20 It is elementary that the construction of a document is a matter of law. In essence, the task that Minter Ellison was engaging in was expressing, in the policy and the customer information brochure, what it understood to be its instructions, in language which a court would construe to have a meaning which was in accordance with the client's intentions. The rationale of client legal privilege is that people ought to be able to consult lawyers about their affairs without the risk of their disclosure to those lawyers being later used against them. In my view it is within the rationale of the privilege to protect communications made when a client requests a lawyer to draft a complex insurance policy, as this is, and a complex brochure, which seeks to make that complex policy document intelligible. For these reasons, the communication of instructions from AMP to Minter Ellison should be held to be "for the dominant purpose of providing legal advice to the client" within the meaning of section 118. Hence, it seems to me that the drafts of the transaction documents are themselves privileged.
21 The same analysis leads to the conclusion that the copies of documents, not themselves privileged, which were provided to the solicitors to assist them in drafting the policy and the customer information brochure, are themselves privileged.
22 The other three categories of documentation are ones where the existence of the privilege requires no discussion.
23 For these reasons, I hold that all the documentation in the file is documentation to which client legal privilege attaches within the meaning of section 118.
Exception from Privilege under Section 121(3)?
24 Another basis upon which the plaintiff sought access to the documents is that they fall within the exception to client legal privilege which is contained in section 121(3). That subsection provides:
"(3) This Division does not prevent the adducing of evidence of a communication or document that affects a right of a person."
25 The provision has been construed by Justice Hodgson when Chief Judge in Equity in Talbot v NRMA Ltd [2000] NSWSC 602 para [3], where his Honour said:
"In my opinion [the words 'affects a right of a person'] cannot mean a communication or document that is relevant to a right of a person because that would virtually eliminate the legal professional privilege as a ground for non-admission of evidence. In my opinion, that must mean a communication or document that affects in some fairly direct way what are the actual rights and perhaps also duties of a person."

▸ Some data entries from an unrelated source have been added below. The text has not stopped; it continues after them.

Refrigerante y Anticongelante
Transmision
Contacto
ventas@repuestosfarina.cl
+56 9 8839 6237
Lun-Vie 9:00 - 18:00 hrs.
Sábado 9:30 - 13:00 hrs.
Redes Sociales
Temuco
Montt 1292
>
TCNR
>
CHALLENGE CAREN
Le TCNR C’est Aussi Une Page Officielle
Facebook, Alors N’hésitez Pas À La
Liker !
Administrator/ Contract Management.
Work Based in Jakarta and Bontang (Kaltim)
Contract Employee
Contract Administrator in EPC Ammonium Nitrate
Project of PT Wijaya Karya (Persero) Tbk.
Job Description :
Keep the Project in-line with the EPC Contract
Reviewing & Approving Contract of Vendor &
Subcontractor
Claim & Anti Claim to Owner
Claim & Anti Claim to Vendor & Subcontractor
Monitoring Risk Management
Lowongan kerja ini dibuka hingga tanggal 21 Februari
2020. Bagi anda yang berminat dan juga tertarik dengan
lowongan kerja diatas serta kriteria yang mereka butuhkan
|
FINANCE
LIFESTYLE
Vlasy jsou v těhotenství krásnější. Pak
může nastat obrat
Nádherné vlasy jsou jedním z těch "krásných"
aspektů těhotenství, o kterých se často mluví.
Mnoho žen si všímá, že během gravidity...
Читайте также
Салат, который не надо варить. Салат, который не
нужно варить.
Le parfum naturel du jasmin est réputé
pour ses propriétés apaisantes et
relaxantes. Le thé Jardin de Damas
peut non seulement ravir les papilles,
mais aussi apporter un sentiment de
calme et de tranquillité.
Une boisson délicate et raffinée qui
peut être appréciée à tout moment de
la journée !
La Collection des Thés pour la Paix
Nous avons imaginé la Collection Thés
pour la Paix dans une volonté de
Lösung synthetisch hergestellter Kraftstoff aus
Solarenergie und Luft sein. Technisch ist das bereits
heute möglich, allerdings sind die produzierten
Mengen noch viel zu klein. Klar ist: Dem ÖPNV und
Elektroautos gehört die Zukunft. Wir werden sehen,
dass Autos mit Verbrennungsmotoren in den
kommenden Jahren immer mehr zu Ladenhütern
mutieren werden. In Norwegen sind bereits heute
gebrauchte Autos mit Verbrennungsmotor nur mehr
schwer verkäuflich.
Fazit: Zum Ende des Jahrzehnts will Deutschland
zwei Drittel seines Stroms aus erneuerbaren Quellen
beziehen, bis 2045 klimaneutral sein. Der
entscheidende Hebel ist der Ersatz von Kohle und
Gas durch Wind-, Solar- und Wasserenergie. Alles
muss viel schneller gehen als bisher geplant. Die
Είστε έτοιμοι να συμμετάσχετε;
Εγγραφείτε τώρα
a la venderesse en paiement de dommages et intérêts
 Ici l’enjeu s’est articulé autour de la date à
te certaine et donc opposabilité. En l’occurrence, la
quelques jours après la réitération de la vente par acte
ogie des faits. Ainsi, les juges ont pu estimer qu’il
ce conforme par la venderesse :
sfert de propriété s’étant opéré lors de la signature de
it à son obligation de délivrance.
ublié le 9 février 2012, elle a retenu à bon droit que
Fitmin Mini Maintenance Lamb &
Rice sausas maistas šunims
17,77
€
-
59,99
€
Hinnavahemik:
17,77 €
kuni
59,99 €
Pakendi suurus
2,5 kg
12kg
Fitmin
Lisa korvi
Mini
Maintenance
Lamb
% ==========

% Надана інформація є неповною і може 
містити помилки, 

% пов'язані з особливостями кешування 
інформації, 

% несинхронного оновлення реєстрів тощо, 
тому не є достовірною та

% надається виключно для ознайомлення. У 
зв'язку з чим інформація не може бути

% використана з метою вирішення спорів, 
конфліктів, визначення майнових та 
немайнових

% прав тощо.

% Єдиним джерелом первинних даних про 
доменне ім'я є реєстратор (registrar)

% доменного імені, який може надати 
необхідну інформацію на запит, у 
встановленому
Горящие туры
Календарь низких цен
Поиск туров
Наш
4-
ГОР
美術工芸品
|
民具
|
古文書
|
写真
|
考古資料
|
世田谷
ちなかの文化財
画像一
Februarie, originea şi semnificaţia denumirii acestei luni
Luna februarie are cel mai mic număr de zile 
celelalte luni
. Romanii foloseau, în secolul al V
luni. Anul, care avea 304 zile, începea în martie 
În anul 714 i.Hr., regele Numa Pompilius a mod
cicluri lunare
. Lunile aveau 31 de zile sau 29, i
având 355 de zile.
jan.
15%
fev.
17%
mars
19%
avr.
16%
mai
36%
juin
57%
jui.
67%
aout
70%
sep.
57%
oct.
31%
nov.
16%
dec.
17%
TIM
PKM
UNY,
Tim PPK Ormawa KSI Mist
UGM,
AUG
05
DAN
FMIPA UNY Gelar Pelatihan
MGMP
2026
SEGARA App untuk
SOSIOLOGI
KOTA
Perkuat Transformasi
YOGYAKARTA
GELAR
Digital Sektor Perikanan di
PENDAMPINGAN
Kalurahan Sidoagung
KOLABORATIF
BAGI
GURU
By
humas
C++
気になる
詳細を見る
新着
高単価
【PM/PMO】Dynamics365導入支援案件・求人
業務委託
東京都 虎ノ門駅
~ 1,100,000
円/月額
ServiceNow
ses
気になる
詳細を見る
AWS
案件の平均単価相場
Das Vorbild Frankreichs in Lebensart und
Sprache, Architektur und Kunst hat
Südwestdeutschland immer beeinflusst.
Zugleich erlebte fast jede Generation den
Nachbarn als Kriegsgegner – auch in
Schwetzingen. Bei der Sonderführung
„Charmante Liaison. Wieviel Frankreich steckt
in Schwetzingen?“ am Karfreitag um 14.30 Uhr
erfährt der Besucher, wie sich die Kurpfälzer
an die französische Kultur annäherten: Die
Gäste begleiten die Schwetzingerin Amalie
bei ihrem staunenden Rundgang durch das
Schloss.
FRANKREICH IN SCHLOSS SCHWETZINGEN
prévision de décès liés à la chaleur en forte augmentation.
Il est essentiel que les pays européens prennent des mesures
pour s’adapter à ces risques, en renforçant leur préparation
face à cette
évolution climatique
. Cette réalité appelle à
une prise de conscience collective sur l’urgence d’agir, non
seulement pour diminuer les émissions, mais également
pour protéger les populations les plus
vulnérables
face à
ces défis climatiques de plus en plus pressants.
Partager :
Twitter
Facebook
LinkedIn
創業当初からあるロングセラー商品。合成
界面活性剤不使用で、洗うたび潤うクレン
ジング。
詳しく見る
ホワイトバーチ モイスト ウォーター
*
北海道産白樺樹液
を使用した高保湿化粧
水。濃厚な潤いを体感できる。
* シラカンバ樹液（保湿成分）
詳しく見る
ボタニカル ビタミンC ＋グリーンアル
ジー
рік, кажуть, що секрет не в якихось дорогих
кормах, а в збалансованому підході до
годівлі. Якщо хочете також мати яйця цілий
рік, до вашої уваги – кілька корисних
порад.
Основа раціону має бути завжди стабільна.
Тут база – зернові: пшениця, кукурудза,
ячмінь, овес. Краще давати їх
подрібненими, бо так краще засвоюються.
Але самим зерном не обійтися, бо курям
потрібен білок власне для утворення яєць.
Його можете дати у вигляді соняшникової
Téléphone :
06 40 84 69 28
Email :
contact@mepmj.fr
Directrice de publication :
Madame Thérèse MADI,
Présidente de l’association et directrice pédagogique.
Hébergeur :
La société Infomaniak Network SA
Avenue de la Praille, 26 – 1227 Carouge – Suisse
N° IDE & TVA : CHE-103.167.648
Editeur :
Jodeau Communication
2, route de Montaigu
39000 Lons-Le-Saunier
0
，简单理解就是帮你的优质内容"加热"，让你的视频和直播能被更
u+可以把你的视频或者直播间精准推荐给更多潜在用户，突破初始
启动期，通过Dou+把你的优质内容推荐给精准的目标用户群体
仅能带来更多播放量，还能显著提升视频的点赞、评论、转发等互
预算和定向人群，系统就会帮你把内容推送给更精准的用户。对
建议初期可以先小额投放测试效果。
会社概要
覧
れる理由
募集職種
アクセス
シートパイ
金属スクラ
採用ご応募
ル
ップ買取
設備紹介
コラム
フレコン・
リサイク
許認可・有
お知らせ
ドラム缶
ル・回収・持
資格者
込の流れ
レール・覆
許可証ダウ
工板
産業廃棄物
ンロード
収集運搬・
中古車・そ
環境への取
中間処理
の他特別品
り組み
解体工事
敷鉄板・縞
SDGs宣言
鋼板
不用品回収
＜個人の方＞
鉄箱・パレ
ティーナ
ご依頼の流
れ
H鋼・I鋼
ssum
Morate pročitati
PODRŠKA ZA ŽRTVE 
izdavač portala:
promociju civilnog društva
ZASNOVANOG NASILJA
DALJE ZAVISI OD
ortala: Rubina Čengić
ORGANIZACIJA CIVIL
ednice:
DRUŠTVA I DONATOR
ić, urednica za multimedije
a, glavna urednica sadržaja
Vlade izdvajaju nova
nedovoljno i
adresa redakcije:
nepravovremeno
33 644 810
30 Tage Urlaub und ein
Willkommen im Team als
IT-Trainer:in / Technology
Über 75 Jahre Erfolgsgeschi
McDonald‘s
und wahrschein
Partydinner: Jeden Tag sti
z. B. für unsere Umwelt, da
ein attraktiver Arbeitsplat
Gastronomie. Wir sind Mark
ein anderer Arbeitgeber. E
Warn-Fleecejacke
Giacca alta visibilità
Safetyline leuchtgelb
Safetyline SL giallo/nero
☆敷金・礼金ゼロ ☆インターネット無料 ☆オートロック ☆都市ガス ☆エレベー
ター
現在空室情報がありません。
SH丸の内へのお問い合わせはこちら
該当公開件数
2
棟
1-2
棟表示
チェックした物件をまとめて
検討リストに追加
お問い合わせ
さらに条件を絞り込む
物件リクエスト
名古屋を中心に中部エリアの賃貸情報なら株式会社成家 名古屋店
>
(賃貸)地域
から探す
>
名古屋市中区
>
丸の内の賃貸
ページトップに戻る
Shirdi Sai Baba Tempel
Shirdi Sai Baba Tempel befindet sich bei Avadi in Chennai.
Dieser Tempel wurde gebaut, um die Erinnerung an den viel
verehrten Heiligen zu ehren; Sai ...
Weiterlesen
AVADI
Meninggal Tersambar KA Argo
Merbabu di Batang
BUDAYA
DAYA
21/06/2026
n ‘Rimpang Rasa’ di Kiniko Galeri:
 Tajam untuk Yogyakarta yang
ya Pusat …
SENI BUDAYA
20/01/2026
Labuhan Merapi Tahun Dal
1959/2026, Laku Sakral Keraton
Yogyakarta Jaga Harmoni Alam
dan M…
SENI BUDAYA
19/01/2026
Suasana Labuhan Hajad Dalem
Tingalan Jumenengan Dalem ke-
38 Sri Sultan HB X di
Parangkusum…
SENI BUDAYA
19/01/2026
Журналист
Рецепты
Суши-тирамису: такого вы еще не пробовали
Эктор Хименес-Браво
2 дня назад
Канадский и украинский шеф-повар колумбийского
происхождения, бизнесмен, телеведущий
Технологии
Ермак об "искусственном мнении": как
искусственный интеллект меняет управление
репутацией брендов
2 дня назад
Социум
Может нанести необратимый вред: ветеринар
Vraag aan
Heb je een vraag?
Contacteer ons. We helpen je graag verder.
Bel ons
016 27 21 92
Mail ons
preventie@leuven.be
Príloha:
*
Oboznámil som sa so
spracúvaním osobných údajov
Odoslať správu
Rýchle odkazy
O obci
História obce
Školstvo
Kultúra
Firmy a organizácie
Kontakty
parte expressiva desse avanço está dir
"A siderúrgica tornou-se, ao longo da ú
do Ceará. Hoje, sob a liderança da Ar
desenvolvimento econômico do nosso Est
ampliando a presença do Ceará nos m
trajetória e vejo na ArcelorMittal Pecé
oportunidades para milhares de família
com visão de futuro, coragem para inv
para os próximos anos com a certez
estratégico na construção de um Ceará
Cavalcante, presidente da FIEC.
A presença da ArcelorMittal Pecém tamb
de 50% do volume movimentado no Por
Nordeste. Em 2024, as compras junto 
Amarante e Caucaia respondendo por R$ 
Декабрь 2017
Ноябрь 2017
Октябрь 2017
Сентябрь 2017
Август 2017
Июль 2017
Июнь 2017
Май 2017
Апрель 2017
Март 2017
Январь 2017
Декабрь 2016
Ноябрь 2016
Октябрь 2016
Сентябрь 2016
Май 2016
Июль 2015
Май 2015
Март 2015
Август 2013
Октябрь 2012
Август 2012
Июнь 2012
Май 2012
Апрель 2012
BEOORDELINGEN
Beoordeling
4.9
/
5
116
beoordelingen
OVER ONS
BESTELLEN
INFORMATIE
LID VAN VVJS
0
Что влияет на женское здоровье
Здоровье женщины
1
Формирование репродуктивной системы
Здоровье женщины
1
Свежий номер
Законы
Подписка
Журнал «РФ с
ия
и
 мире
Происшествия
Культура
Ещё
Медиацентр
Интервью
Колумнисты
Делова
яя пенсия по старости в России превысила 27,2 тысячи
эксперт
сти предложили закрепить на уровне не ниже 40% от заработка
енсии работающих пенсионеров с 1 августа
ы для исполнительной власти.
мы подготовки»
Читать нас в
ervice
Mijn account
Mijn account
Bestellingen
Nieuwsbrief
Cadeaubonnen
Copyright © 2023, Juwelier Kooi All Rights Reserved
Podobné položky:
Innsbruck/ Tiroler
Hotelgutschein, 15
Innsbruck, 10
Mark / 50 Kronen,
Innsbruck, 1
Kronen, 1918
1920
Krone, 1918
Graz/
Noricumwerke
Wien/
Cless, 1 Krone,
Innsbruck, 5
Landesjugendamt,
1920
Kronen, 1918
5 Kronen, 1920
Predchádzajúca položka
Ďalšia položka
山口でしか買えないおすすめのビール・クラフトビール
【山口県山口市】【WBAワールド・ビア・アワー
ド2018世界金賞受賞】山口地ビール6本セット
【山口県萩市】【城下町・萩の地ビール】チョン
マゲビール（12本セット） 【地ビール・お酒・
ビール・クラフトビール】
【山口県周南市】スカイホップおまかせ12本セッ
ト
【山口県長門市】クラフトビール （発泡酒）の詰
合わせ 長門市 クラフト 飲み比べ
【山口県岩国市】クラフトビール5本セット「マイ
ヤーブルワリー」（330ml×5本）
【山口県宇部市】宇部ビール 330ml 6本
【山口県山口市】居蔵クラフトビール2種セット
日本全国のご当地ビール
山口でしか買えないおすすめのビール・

26 In a paper given to the New South Wales Bar Association on 10 October 1995 Mr L P Robberds QC gave some examples of situations where the Court had decided, under the common law, that legal professional privilege did not apply. These examples are:
(A) In the case of a testamentary disposition, the legal professional privilege rule did not prevent the court receiving evidence from a solicitor whose client had died, that the client had given the residue of his estate by will to the defendants, intending them to hold it upon a secret trust and that the defendants had agreed to accept that trust ( Russell v Jackson 68 ER 558);
(B) A creditor could tender in evidence a statement made by a debtor (in a without prejudice letter written to compromise a dispute), that the debtor had suspended payment of his debts. The creditor relied upon that statement as an act of bankruptcy and it was held that he could do so ( In re Daintrey Ex parte Holt (1893) 2 QB 116); and
(C) A notice of exercise of an option contained in a without prejudice letter written in an attempt to settle pending litigation, could be proved by the tender of the letter ( Tenstat Pty Limited v Permanent Trustee Australia Limited (1992) 28 NSWLR 625."